§ Task to complete: Which lines in the listing below contain the string "Wcap"? Copy each of them out in full.
****************
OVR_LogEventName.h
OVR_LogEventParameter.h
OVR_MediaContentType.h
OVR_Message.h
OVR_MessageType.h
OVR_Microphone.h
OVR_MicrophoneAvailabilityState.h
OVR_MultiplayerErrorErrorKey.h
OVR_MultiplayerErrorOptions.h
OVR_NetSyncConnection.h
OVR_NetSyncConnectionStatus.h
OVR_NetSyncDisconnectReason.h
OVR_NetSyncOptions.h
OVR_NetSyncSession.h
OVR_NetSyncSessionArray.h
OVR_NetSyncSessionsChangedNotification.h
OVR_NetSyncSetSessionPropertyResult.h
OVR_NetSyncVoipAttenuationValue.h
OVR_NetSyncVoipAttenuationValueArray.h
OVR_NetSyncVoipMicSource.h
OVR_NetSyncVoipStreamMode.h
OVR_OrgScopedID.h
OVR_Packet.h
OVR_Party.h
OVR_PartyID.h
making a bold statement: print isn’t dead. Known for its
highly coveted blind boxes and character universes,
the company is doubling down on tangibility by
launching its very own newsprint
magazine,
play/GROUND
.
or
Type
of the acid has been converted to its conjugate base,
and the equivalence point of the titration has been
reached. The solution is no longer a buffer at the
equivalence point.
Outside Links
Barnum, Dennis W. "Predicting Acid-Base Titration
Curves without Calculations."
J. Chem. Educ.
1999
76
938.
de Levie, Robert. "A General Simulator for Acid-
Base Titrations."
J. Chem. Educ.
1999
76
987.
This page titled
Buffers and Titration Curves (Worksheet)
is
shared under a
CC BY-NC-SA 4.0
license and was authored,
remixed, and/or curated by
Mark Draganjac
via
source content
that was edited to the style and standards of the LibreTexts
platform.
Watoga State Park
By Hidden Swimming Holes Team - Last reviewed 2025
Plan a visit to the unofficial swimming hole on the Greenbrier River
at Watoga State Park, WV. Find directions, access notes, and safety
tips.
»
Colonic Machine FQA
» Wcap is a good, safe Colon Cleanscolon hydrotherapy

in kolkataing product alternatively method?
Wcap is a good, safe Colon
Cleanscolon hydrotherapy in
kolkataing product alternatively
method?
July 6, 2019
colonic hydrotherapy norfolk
****************
§ Output of the exercise:
» Wcap is a good, safe Colon Cleanscolon hydrotherapy
Wcap is a good, safe Colon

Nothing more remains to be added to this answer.